- **Requirement**:
Starting at the line that holds "I need the bounding", set down each line through the end of the listing, exactly as written and with nothing added.

- **Provided records**:
^^^^

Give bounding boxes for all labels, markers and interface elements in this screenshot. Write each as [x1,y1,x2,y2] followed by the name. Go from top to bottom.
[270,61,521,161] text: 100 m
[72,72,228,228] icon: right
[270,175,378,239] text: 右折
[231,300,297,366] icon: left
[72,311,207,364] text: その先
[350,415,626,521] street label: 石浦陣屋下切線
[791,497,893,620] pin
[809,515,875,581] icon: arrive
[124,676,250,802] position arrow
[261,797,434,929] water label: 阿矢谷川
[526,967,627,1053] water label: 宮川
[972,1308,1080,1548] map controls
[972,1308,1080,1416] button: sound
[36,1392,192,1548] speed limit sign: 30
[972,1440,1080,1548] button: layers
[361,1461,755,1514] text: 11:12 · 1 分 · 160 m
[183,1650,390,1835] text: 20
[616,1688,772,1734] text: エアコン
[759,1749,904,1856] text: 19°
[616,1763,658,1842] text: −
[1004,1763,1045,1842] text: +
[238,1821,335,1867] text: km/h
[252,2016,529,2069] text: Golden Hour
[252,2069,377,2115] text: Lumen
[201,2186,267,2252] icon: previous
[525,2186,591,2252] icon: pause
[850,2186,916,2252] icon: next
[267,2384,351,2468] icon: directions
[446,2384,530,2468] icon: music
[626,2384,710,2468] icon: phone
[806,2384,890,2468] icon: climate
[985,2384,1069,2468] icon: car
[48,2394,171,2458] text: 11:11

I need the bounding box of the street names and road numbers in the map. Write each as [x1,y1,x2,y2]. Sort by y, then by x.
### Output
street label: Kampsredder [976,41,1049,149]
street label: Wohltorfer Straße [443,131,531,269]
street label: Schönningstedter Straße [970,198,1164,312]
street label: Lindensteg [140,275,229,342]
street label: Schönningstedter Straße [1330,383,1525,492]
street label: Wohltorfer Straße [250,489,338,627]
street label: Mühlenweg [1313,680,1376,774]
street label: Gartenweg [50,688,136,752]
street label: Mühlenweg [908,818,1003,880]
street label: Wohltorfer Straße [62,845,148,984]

^^^^

- **Answer space**:
I need the bounding box of the street names and road numbers in the map. Write each as [x1,y1,x2,y2]. Sort by y, then by x.
### Output
street label: Kampsredder [976,41,1049,149]
street label: Wohltorfer Straße [443,131,531,269]
street label: Schönningstedter Straße [970,198,1164,312]
street label: Lindensteg [140,275,229,342]
street label: Schönningstedter Straße [1330,383,1525,492]
street label: Wohltorfer Straße [250,489,338,627]
street label: Mühlenweg [1313,680,1376,774]
street label: Gartenweg [50,688,136,752]
street label: Mühlenweg [908,818,1003,880]
street label: Wohltorfer Straße [62,845,148,984]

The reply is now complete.